Bessere Kundenorientierung im chinesischen Telekom-Markt

Montag, 12. März 2007 00:00

PEKING - Nach einer Aufforderung vom chinesischen Ministerium für die Informationsindustrie, der chinesischen Verbraucherschutzorganisation und der Nationalen Kommission für Telekommunikations-Nutzer haben die sechs führenden Telekommunikationsanbieter China Mobile (NYSE: CHL, WKN: 909622<CTM.FSE>), China Unicom (NYSE: CHU, WKN: 615613<XCI.FSE>), China Telecom (NYSE: CHA, WKN: 786748<ZCH.FSE>), China Netcom (NYSE: CN, WKN: A0DKXZ<FQG.FSE>), China Tietong und China Satcom gemeinsam ein Serviceversprechen für die chinesischen Kunden abgegeben.

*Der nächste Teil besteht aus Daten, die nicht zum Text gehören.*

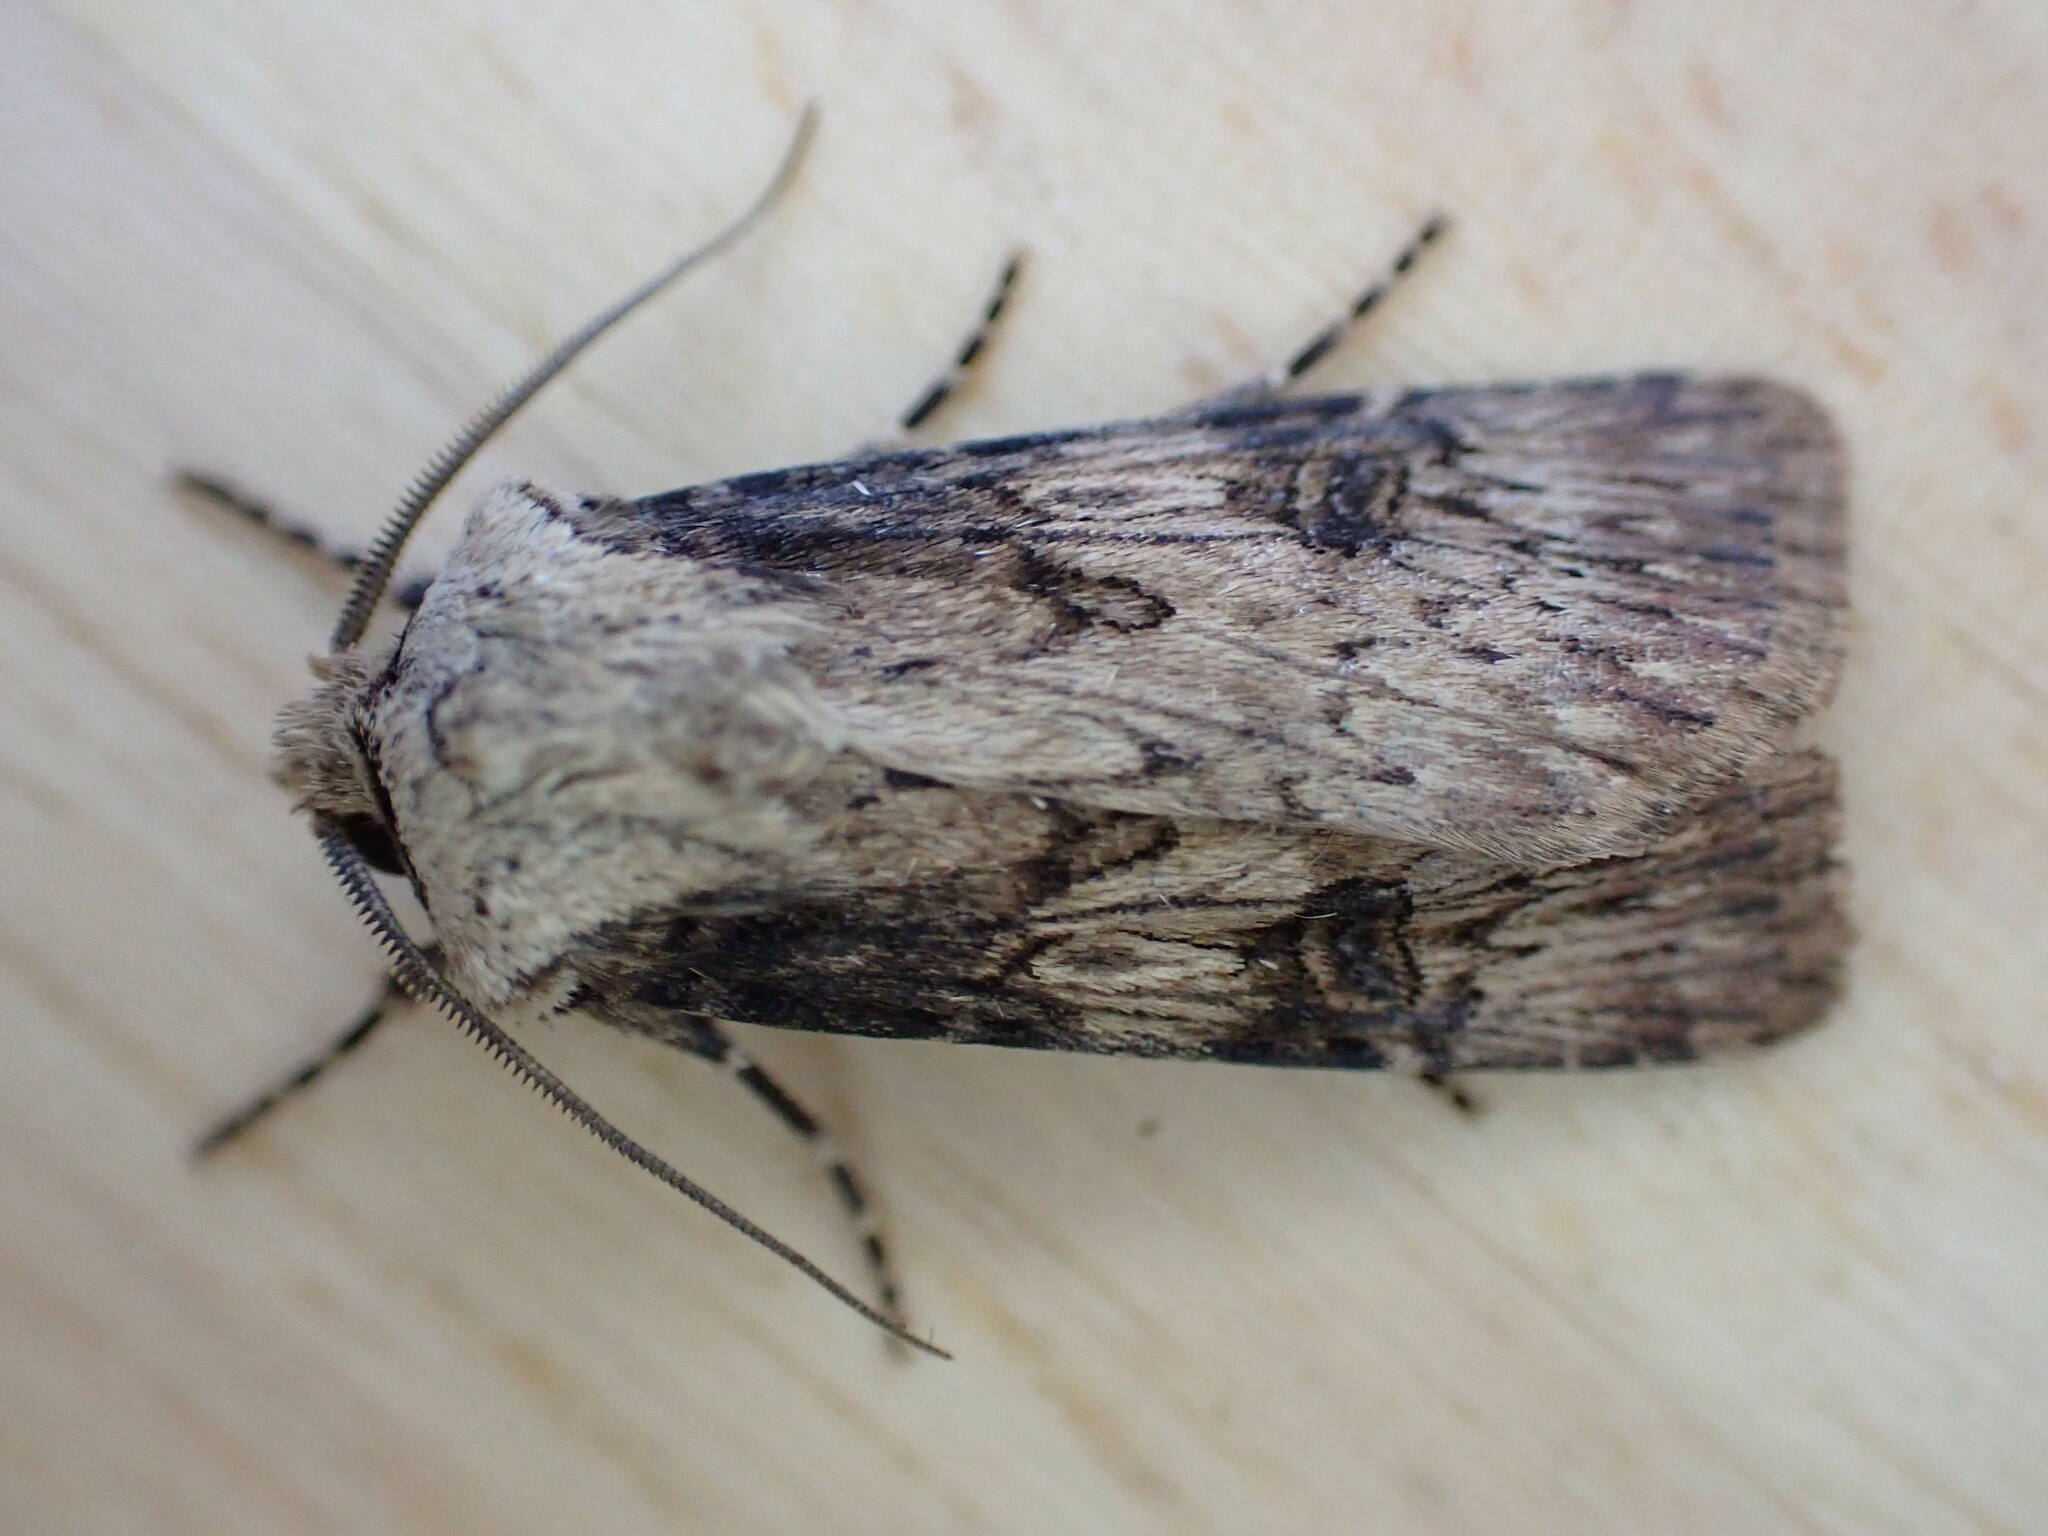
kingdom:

China Telecom gab in diesem Zusammenhang bekannt, Telefon- und Breitbanddienste bereitzuhalten und sogenannte Zusatzdienste (Value-Added Services) nur dann zu berechnen, wenn diese auch explizit mitgebucht wurden. Bislang ist das eine Kundenfalle in China, indem potenziell nutzbare jedoch nie abgerufene Dienstleistungen ohne Vertragshintergrund in Rechnung gestellt werden. China Netcom verpflichtet sich zu Dienstleistungen wie das Installieren und Reparieren von Telefonen und Telekommunikationsanlagen. Bei Umzügen innerhalb gleicher Städte sollen Kunden zudem ihre alte Telefonnummer behalten können.